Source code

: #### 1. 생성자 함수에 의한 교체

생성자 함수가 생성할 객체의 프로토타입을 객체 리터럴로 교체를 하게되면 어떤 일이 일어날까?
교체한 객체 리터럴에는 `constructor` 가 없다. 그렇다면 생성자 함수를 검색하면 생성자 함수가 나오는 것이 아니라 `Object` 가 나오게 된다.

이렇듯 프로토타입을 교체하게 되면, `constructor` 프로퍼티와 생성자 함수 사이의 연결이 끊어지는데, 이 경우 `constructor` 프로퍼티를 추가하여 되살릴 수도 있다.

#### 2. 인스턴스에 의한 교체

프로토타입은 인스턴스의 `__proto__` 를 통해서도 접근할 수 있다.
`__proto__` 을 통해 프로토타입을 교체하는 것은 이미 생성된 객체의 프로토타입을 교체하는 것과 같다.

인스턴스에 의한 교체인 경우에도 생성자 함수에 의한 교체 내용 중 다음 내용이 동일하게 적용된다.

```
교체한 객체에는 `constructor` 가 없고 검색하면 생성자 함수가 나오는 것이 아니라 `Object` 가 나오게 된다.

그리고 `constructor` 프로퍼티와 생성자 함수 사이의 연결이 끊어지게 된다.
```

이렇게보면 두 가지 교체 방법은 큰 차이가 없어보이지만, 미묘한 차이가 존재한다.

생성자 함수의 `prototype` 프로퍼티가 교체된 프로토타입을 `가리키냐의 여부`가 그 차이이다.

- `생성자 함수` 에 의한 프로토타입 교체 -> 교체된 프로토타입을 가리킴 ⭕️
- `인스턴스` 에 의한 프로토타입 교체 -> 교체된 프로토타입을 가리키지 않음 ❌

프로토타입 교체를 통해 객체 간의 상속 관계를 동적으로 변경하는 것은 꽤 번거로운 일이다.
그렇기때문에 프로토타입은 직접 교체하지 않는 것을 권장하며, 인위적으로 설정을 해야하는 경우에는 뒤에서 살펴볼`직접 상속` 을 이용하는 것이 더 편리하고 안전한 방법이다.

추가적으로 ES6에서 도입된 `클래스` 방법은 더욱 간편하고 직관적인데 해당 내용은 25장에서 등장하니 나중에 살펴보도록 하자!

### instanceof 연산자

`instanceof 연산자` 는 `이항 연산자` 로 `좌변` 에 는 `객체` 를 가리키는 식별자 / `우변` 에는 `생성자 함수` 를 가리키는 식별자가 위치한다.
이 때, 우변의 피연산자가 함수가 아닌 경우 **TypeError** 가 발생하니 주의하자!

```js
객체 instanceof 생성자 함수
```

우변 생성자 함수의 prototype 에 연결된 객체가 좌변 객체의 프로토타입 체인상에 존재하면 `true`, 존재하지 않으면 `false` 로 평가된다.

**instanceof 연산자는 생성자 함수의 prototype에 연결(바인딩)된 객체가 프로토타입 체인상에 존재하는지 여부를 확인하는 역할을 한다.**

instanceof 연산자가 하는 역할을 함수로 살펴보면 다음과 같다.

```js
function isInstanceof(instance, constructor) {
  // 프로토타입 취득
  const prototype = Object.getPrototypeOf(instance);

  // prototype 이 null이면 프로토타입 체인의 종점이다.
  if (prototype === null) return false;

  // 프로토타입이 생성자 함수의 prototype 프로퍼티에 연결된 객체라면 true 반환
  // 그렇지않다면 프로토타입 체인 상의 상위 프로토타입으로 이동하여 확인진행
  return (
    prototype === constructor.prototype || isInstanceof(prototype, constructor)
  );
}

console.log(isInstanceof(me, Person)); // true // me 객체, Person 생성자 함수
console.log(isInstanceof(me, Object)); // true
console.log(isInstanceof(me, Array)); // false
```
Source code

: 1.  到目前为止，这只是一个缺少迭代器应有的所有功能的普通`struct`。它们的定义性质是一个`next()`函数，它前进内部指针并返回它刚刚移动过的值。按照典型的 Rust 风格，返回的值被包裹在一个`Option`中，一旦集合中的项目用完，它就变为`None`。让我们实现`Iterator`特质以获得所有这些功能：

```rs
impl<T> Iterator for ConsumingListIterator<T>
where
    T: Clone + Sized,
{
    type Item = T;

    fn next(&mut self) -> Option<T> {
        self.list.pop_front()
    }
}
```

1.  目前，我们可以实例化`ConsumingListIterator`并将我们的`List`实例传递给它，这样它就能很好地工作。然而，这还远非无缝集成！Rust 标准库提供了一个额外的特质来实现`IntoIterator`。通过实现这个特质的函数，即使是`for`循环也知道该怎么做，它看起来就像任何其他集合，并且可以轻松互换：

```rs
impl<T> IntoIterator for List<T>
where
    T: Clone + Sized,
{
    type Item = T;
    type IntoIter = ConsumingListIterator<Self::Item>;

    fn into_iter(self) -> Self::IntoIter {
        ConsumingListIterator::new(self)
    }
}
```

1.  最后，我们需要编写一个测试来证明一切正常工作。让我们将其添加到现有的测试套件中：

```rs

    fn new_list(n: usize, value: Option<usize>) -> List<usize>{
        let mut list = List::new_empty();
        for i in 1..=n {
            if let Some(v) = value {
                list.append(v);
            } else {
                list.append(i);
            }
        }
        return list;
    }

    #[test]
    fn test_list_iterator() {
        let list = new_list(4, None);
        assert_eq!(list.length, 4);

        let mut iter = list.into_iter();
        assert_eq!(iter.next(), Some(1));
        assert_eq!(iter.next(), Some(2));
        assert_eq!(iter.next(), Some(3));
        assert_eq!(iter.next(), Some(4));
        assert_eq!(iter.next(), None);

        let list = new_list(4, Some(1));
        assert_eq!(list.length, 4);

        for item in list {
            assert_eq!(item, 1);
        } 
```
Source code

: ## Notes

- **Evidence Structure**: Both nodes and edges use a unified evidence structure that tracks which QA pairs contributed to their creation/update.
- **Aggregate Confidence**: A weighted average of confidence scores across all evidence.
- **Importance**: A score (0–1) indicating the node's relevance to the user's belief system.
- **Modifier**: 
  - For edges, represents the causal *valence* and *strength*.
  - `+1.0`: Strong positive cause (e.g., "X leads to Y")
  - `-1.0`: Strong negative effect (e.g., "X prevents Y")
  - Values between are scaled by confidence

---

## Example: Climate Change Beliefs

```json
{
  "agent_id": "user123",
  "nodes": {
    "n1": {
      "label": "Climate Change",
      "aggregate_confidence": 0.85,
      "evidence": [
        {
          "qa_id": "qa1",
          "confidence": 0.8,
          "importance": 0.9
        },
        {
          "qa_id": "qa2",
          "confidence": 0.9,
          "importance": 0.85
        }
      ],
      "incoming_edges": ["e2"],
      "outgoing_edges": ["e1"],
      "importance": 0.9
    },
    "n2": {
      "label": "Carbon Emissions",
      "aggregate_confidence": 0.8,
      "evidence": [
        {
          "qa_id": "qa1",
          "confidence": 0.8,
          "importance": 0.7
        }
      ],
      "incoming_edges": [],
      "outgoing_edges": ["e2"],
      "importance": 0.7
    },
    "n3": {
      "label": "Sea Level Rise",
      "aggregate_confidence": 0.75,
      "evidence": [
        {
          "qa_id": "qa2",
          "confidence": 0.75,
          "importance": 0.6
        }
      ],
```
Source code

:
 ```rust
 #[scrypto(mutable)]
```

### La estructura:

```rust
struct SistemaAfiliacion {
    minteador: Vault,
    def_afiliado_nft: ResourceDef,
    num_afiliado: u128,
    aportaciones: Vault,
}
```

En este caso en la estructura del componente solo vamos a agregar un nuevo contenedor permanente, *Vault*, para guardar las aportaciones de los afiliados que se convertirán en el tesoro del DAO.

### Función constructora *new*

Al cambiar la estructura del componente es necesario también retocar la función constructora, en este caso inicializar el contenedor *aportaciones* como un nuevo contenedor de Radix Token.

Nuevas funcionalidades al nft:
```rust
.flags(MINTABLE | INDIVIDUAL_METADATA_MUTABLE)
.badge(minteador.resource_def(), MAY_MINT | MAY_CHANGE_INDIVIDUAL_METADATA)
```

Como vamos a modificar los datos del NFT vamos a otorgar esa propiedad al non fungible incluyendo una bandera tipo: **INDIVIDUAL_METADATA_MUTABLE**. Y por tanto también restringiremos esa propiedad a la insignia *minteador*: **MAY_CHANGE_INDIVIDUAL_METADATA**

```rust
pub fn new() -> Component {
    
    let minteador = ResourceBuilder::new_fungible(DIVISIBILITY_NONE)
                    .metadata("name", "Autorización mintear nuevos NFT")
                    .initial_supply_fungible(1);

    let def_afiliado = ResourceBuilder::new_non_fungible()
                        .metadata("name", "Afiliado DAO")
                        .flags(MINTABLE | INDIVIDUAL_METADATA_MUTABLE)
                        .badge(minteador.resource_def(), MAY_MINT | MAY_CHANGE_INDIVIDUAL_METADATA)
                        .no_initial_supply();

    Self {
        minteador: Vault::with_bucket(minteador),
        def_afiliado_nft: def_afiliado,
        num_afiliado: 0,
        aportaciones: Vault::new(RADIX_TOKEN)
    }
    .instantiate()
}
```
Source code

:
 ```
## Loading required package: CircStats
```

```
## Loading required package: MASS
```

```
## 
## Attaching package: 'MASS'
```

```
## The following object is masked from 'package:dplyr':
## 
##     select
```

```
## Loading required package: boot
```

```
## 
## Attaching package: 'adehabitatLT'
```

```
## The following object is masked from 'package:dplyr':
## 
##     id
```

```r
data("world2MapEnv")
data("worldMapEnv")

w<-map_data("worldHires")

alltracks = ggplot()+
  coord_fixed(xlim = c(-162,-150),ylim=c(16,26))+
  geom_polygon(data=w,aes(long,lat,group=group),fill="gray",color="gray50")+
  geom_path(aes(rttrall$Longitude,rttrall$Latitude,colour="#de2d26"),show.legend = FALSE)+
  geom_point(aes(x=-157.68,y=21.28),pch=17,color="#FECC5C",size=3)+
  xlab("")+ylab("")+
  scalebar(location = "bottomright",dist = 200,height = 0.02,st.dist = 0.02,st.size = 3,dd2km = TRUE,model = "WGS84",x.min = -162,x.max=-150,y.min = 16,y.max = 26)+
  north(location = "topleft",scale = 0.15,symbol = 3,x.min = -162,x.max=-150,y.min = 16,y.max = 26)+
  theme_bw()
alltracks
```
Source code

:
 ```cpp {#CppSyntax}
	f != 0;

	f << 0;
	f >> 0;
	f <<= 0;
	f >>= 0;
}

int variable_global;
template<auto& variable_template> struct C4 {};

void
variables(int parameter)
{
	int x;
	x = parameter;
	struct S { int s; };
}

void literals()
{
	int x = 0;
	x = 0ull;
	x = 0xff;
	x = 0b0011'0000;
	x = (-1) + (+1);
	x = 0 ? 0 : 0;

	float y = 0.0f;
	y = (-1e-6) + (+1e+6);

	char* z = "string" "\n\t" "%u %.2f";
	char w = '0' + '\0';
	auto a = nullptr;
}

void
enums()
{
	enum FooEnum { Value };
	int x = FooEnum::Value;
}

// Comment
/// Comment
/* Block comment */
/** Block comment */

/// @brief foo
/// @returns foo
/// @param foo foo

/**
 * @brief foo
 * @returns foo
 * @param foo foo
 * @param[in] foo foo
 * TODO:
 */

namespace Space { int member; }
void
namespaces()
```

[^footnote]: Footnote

───

Task requirements -> Copy out each line from the preceding entries that mentions the word "FooEnum".

Answer section ->
	enum FooEnum { Value };
	int x = FooEnum::Value;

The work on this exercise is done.